A Henry le agradaba la idea, pero no podía llegar tan lejos.
—Creo que no deberíamos dejarla sola —dijo.
—Quizá tengas razón. Echemos a suertes quién se queda.
—Sacó una moneda del bolsillo—. Tú mandas.
Henry negó con la cabeza.
—Entonces pido yo. Cara. —Y la lanzó, la cogió, le dio vuelta sobre la manga y la miró—. Pierdes —dijo a Henry, guardando la moneda—. Tienes que quedarte con ella.
Se volvió y marchó.
—Condenado santo.
Henry fue al dormitorio y halló a Becky sentada en la cama. Se sentó a su lado.
Becky le dio una bofetada.
Pudo imaginar lo que habría hecho madre. Haría esa mueca especial a lo Humphrey Bogart y susurraría roncamente: «No hay hembra que me abofetee a mí», y luego le devolvería el sopapo.
«Pero», pensó Henry, «si lo intento, me pareceré más a Woody Allen que a Bogart.»
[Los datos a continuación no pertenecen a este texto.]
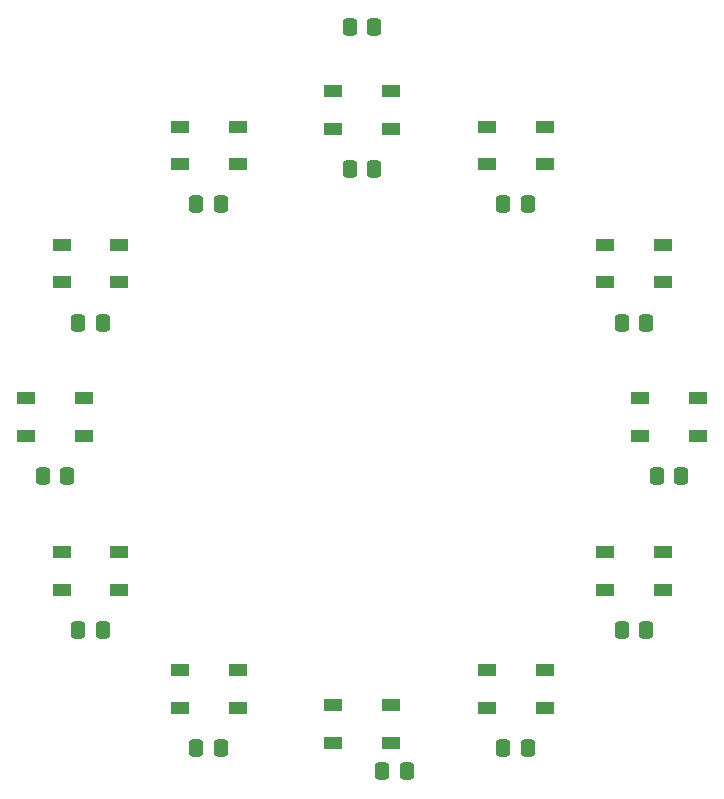
<source format=gbp>
G04 #@! TF.GenerationSoftware,KiCad,Pcbnew,(6.0.5)*
G04 #@! TF.CreationDate,2022-09-29T16:52:03+02:00*
G04 #@! TF.ProjectId,target,74617267-6574-42e6-9b69-6361645f7063,rev?*
G04 #@! TF.SameCoordinates,Original*
G04 #@! TF.FileFunction,Paste,Bot*
G04 #@! TF.FilePolarity,Positive*
%FSLAX46Y46*%
G04 Gerber Fmt 4.6, Leading zero omitted, Abs format (unit mm)*
G04 Created by KiCad (PCBNEW (6.0.5)) date 2022-09-29 16:52:03*
%MOMM*%
%LPD*%
G01*
G04 APERTURE LIST*
G04 Aperture macros list*
%AMRoundRect*
0 Rectangle with rounded corners*
0 $1 Rounding radius*
0 $2 $3 $4 $5 $6 $7 $8 $9 X,Y pos of 4 corners*
0 Add a 4 corners polygon primitive as box body*
4,1,4,$2,$3,$4,$5,$6,$7,$8,$9,$2,$3,0*
0 Add four circle primitives for the rounded corners*
1,1,$1+$1,$2,$3*
1,1,$1+$1,$4,$5*
1,1,$1+$1,$6,$7*
1,1,$1+$1,$8,$9*
0 Add four rect primitives between the rounded corners*
20,1,$1+$1,$2,$3,$4,$5,0*
20,1,$1+$1,$4,$5,$6,$7,0*
20,1,$1+$1,$6,$7,$8,$9,0*
20,1,$1+$1,$8,$9,$2,$3,0*%
G04 Aperture macros list end*
%ADD10RoundRect,0.250000X-0.337500X-0.475000X0.337500X-0.475000X0.337500X0.475000X-0.337500X0.475000X0*%
%ADD11R,1.500000X1.000000*%
G04 APERTURE END LIST*
D10*
X197962500Y-108000000D03*
X200037500Y-108000000D03*
D11*
X193550000Y-91600000D03*
X193550000Y-88400000D03*
X198450000Y-88400000D03*
X198450000Y-91600000D03*
D10*
X207962500Y-118000000D03*
X210037500Y-118000000D03*
X243962500Y-82000000D03*
X246037500Y-82000000D03*
D11*
X219550000Y-65600000D03*
X219550000Y-62400000D03*
X224450000Y-62400000D03*
X224450000Y-65600000D03*
D10*
X220962500Y-57000000D03*
X223037500Y-57000000D03*
D11*
X196550000Y-78600000D03*
X196550000Y-75400000D03*
X201450000Y-75400000D03*
X201450000Y-78600000D03*
X242550000Y-104600000D03*
X242550000Y-101400000D03*
X247450000Y-101400000D03*
X247450000Y-104600000D03*
D10*
X223712500Y-120000000D03*
X225787500Y-120000000D03*
D11*
X245550000Y-91600000D03*
X245550000Y-88400000D03*
X250450000Y-88400000D03*
X250450000Y-91600000D03*
X232550000Y-114600000D03*
X232550000Y-111400000D03*
X237450000Y-111400000D03*
X237450000Y-114600000D03*
X206550000Y-114600000D03*
X206550000Y-111400000D03*
X211450000Y-111400000D03*
X211450000Y-114600000D03*
D10*
X207962500Y-72000000D03*
X210037500Y-72000000D03*
X233962500Y-72000000D03*
X236037500Y-72000000D03*
X197962500Y-82000000D03*
X200037500Y-82000000D03*
X194962500Y-95000000D03*
X197037500Y-95000000D03*
X233962500Y-118000000D03*
X236037500Y-118000000D03*
X246962500Y-95000000D03*
X249037500Y-95000000D03*
D11*
X206550000Y-68600000D03*
X206550000Y-65400000D03*
X211450000Y-65400000D03*
X211450000Y-68600000D03*
X242550000Y-78600000D03*
X242550000Y-75400000D03*
X247450000Y-75400000D03*
X247450000Y-78600000D03*
X219550000Y-117600000D03*
X219550000Y-114400000D03*
X224450000Y-114400000D03*
X224450000Y-117600000D03*
D10*
X220962500Y-69000000D03*
X223037500Y-69000000D03*
X243962500Y-108000000D03*
X246037500Y-108000000D03*
D11*
X196550000Y-104600000D03*
X196550000Y-101400000D03*
X201450000Y-101400000D03*
X201450000Y-104600000D03*
X232550000Y-68600000D03*
X232550000Y-65400000D03*
X237450000Y-65400000D03*
X237450000Y-68600000D03*
M02*

</source>
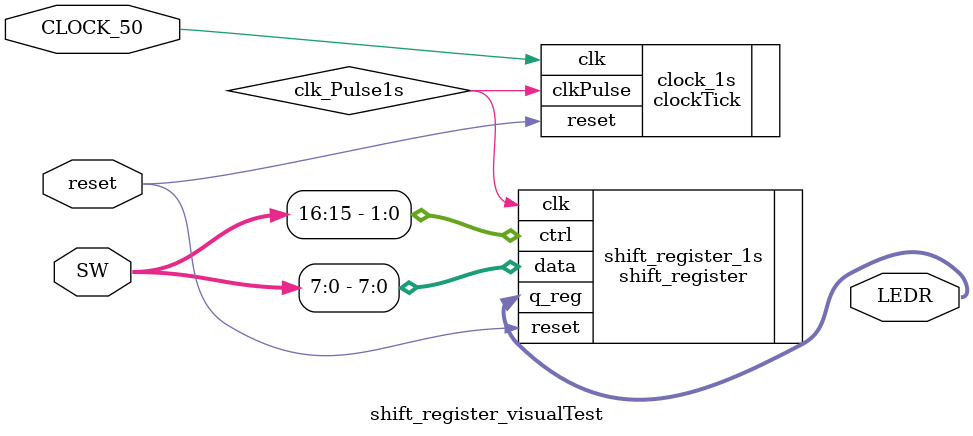
<source format=v>

module shift_register_visualTest
#(
	parameter N =8 
)
(
	input wire CLOCK_50, reset,
	input wire [16:0] SW,
	output wire [N-1:0] LEDR
);

wire clk_Pulse1s;

// clock 1 s
clockTick #(.M(50000000), .N(26))
		clock_1s (.clk(CLOCK_50), .reset(reset), .clkPulse(clk_Pulse1s));
		
// shift_register testing with 1 sec clock pulse
shift_register #(.N(N))
shift_register_1s (
		.clk(clk_Pulse1s), .reset(reset),
		.data(SW[N-1:0]), .ctrl(SW[16:15]),
		.q_reg(LEDR)
);

endmodule 
</source>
De modo que en vez de abofetearla, dijo: «Lo siento», y ella aseguró: «Es culpa de él», y se reclinó contra Henry, echándose sobre la cama.
E hicieron el amor. Pero aquello marchó mal. Bueno, mal como puede ser algo bueno. Madre estaba con ellos, por supuesto, todo el tiempo.
Condenado santo.
Henry caviló todo el fin de semana. No le gustaban estos juegos con madre. No le agradaba en absoluto, pero era imposible resistir. Era preciso hacer algo. Sabía que en ese juego llevaba las de perder. Ella tenía que irse de ese piso. Tema que apartarla de madre. No era tanto por el hecho de que él no pudiese afrontar esos juegos, sino porque veía que Becky era quien no podía. Ella tenía que darle un corte al asunto.